The House Committee of the Whole considered and reported multiple Senate bills with committee recommendations and standing committee amendments. Several measures received brief floor explanations and were advanced without extended individual debate.
Highlights from the session’s package:
- Senate File 127 (administrative rules, legislative review): The bill directs the Legislative Services Office to prepare regulatory-impact analyses for proposed "major rules," defines "major rule" with economic and social-impact thresholds and calls for a legislative management/audit interim study to assess implementation. The bill includes a $400,000 appropriation for two full-time LSO positions and a delayed start for the review process (language indicated review to begin July 1, 2026).

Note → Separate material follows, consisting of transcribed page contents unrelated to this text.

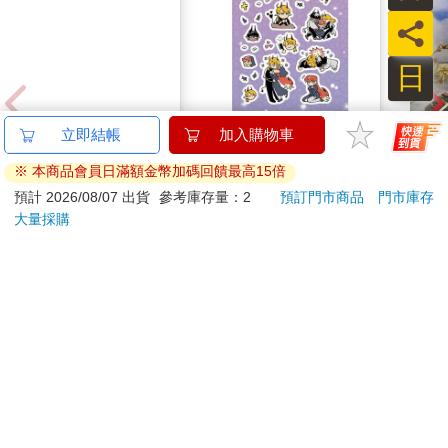
ROMMELSBACHER
員
諾曼百赫】1.7L 智慧
溫控保溫快煮壺
日
WK3000/ WK 3000
露露修女 《笨在一起
NE
貼貼紙》
約筆
1880
100
特價
元
特價
元
特價
2480
加入購物車
加入購物車
您可能會喜歡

- Senate File 7 (protection-order amendments): The bill expands court-appointed legal representation for indigent victims under 21 and extends the hearing scheduling window on protection orders from 72 hours to up to 10 days; it also allows extended protection orders to be mailed to the respondent’s last-known mailing address in some circumstances.
- Senate File 8 (protection orders effective during appeal or review): A companion bill clarifies that protection orders remain in effect during an appeal or review unless the court stays the order.
- Senate File 179 (sage-grouse compensatory mitigation amendments): The bill authorizes the Land Board to amend rules to allow on-the-ground mitigation options—such as vegetation treatment or water projects—instead of mandatory purchase of mitigation credits in certain circumstances.
- Senate File 79 (change of venue in civil litigation): The bill allows courts to transfer cases filed in improper venue to the correct venue rather than dismissing and forcing refiling; it preserves original filing date to protect statute-of-limitations concerns and authorizes judicial-branch rulemaking.
- Senate File 39 (automatic transfer of motor vehicle title upon death): The bill creates a statutorily recognized recorded form to permit simple transfer of an automobile title at death without probate in some small-estate circumstances; the standing committee used conforming language and required a certified death certificate for transfer.
Other bills read and reported by committee included bills on small-business emergency loans (SF195—covered in a separate article), sage-grouse mitigation (SF179), trust and investment items, teacher certification (SF86), and appropriation-related bills. The Committee of the Whole report was adopted by the House and the enrolled acts signing and concurrence process followed later in the session.
Votes and formal actions: The Committee of the Whole read and reported multiple bills (see transcript committee report list). Where recorded tallies were announced during debate, they are noted in the individual bill articles (for example, SF98 and SF195 had recorded division votes or committee tallies). For the bills in this roundup, committee reports and standing-committee amendments were adopted as announced on the floor and the Committee of the Whole reported the bills do pass as listed.
Ending: Many bills were advanced by the Committee of the Whole in a single session, prompting several standing-committee and follow-up items and an interim study directive on the administrative-rules review measure. Lawmakers instructed staff to prepare rulemaking and fiscal clarifications as they proceed through the House process.